**Problem requirements**. Please repeat every line of the records below word for word, changing nothing.

**Provided records**.
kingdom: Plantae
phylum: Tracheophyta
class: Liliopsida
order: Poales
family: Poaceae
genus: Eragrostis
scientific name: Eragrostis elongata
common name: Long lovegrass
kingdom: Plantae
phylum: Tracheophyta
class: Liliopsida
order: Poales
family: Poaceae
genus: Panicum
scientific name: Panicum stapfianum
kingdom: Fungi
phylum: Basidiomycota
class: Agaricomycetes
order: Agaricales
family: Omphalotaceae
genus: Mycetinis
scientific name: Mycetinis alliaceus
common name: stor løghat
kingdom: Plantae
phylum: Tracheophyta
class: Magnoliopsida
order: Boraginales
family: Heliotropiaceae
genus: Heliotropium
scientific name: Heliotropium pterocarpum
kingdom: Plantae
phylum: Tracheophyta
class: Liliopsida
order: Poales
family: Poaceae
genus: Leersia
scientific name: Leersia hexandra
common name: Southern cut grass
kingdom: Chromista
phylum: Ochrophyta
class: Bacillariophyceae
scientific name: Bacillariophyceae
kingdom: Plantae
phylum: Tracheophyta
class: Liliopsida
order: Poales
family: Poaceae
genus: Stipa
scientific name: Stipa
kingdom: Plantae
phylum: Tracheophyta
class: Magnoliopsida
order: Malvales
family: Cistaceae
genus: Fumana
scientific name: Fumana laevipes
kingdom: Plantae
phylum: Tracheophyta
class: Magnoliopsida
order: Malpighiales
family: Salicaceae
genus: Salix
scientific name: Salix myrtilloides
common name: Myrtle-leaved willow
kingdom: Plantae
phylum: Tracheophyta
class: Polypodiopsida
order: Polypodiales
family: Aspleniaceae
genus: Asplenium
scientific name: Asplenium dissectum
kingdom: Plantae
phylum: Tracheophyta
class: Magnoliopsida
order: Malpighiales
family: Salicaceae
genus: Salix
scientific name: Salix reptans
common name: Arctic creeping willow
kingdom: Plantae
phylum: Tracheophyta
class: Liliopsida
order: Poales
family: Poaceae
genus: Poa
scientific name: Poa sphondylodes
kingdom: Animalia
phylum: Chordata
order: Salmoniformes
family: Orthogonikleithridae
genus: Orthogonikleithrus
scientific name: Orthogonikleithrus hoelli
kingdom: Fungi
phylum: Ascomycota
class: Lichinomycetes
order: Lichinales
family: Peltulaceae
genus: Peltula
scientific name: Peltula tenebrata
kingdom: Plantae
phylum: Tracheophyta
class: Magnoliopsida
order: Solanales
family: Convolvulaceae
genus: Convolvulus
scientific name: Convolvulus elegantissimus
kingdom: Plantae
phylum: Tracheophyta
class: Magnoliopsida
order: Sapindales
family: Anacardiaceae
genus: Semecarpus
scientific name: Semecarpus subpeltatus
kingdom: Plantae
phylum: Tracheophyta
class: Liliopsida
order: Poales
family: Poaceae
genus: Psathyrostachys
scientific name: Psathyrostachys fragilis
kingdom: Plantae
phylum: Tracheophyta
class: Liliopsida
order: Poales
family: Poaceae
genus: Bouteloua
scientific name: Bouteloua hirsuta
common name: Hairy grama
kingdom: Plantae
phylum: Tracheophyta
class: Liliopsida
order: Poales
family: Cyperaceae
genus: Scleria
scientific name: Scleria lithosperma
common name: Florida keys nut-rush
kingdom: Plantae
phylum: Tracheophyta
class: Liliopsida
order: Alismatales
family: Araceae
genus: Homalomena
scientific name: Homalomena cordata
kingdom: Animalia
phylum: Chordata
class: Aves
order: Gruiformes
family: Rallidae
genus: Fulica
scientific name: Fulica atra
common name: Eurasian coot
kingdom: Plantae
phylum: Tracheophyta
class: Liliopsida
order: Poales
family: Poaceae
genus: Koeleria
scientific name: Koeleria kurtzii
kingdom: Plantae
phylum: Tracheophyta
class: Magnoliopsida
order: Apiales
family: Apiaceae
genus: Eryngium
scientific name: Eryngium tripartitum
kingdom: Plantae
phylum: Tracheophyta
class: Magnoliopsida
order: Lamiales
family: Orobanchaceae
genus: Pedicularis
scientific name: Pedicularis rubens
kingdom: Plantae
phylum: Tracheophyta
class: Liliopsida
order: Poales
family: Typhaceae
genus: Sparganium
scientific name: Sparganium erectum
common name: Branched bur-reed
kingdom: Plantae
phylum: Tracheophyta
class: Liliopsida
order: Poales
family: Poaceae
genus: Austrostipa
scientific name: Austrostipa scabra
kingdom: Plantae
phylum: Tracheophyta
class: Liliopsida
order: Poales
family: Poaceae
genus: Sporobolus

**Result below**.
kingdom: Plantae
phylum: Tracheophyta
class: Liliopsida
order: Poales
family: Poaceae
genus: Eragrostis
scientific name: Eragrostis elongata
common name: Long lovegrass
kingdom: Plantae
phylum: Tracheophyta
class: Liliopsida
order: Poales
family: Poaceae
genus: Panicum
scientific name: Panicum stapfianum
kingdom: Fungi
phylum: Basidiomycota
class: Agaricomycetes
order: Agaricales
family: Omphalotaceae
genus: Mycetinis
scientific name: Mycetinis alliaceus
common name: stor løghat
kingdom: Plantae
phylum: Tracheophyta
class: Magnoliopsida
order: Boraginales
family: Heliotropiaceae
genus: Heliotropium
scientific name: Heliotropium pterocarpum
kingdom: Plantae
phylum: Tracheophyta
class: Liliopsida
order: Poales
family: Poaceae
genus: Leersia
scientific name: Leersia hexandra
common name: Southern cut grass
kingdom: Chromista
phylum: Ochrophyta
class: Bacillariophyceae
scientific name: Bacillariophyceae
kingdom: Plantae
phylum: Tracheophyta
class: Liliopsida
order: Poales
family: Poaceae
genus: Stipa
scientific name: Stipa
kingdom: Plantae
phylum: Tracheophyta
class: Magnoliopsida
order: Malvales
family: Cistaceae
genus: Fumana
scientific name: Fumana laevipes
kingdom: Plantae
phylum: Tracheophyta
class: Magnoliopsida
order: Malpighiales
family: Salicaceae
genus: Salix
scientific name: Salix myrtilloides
common name: Myrtle-leaved willow
kingdom: Plantae
phylum: Tracheophyta
class: Polypodiopsida
order: Polypodiales
family: Aspleniaceae
genus: Asplenium
scientific name: Asplenium dissectum
kingdom: Plantae
phylum: Tracheophyta
class: Magnoliopsida
order: Malpighiales
family: Salicaceae
genus: Salix
scientific name: Salix reptans
common name: Arctic creeping willow
kingdom: Plantae
phylum: Tracheophyta
class: Liliopsida
order: Poales
family: Poaceae
genus: Poa
scientific name: Poa sphondylodes
kingdom: Animalia
phylum: Chordata
order: Salmoniformes
family: Orthogonikleithridae
genus: Orthogonikleithrus
scientific name: Orthogonikleithrus hoelli
kingdom: Fungi
phylum: Ascomycota
class: Lichinomycetes
order: Lichinales
family: Peltulaceae
genus: Peltula
scientific name: Peltula tenebrata
kingdom: Plantae
phylum: Tracheophyta
class: Magnoliopsida
order: Solanales
family: Convolvulaceae
genus: Convolvulus
scientific name: Convolvulus elegantissimus
kingdom: Plantae
phylum: Tracheophyta
class: Magnoliopsida
order: Sapindales
family: Anacardiaceae
genus: Semecarpus
scientific name: Semecarpus subpeltatus
kingdom: Plantae
phylum: Tracheophyta
class: Liliopsida
order: Poales
family: Poaceae
genus: Psathyrostachys
scientific name: Psathyrostachys fragilis
kingdom: Plantae
phylum: Tracheophyta
class: Liliopsida
order: Poales
family: Poaceae
genus: Bouteloua
scientific name: Bouteloua hirsuta
common name: Hairy grama
kingdom: Plantae
phylum: Tracheophyta
class: Liliopsida
order: Poales
family: Cyperaceae
genus: Scleria
scientific name: Scleria lithosperma
common name: Florida keys nut-rush
kingdom: Plantae
phylum: Tracheophyta
class: Liliopsida
order: Alismatales
family: Araceae
genus: Homalomena
scientific name: Homalomena cordata
kingdom: Animalia
phylum: Chordata
class: Aves
order: Gruiformes
family: Rallidae
genus: Fulica
scientific name: Fulica atra
common name: Eurasian coot
kingdom: Plantae
phylum: Tracheophyta
class: Liliopsida
order: Poales
family: Poaceae
genus: Koeleria
scientific name: Koeleria kurtzii
kingdom: Plantae
phylum: Tracheophyta
class: Magnoliopsida
order: Apiales
family: Apiaceae
genus: Eryngium
scientific name: Eryngium tripartitum
kingdom: Plantae
phylum: Tracheophyta
class: Magnoliopsida
order: Lamiales
family: Orobanchaceae
genus: Pedicularis
scientific name: Pedicularis rubens
kingdom: Plantae
phylum: Tracheophyta
class: Liliopsida
order: Poales
family: Typhaceae
genus: Sparganium
scientific name: Sparganium erectum
common name: Branched bur-reed
kingdom: Plantae
phylum: Tracheophyta
class: Liliopsida
order: Poales
family: Poaceae
genus: Austrostipa
scientific name: Austrostipa scabra
kingdom: Plantae
phylum: Tracheophyta
class: Liliopsida
order: Poales
family: Poaceae
genus: Sporobolus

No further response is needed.